Task
Leave out all pictures and retype exactly the lines from the one with "469 276 343" through the last line of the material.

---------- Information provided

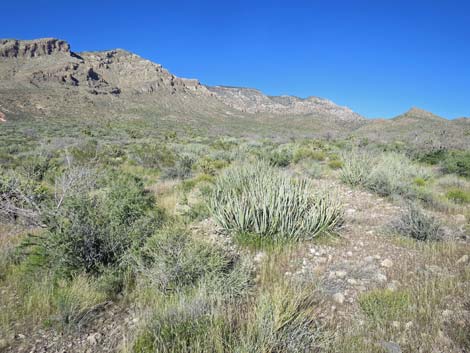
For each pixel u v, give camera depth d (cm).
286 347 243
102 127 6322
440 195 772
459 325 265
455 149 1856
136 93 18125
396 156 1238
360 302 304
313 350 244
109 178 802
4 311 300
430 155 1586
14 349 255
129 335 270
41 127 5153
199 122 12838
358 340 251
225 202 553
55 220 400
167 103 17825
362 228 520
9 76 14600
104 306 317
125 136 4303
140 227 433
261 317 254
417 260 396
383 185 776
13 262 402
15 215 579
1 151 1880
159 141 3522
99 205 463
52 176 916
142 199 551
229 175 695
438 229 481
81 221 384
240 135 5722
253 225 467
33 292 325
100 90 15400
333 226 496
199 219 572
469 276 343
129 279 361
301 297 306
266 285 346
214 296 300
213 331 244
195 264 349
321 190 577
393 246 442
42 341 265
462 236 482
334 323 279
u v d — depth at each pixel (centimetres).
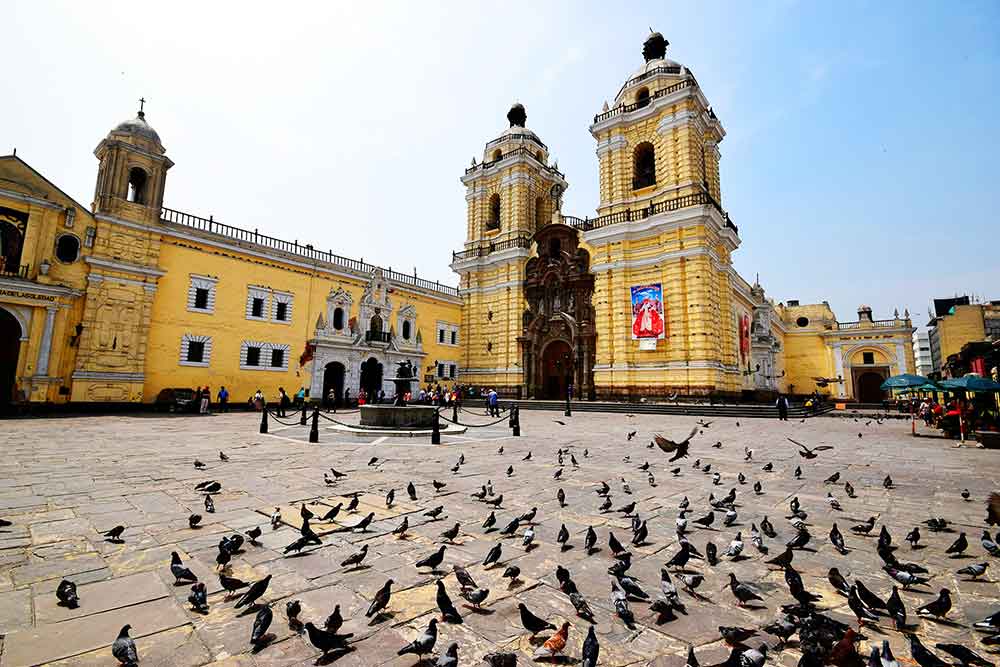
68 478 843
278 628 349
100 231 2397
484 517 636
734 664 280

--------------------

Reply
469 276 343
129 279 361
301 297 306
266 285 346
214 296 300
213 331 244
195 264 349
321 190 577
393 246 442
42 341 265
462 236 482
334 323 279
u v d — depth at each pixel (centimetres).
68 478 843
278 628 349
100 231 2397
484 517 636
734 664 280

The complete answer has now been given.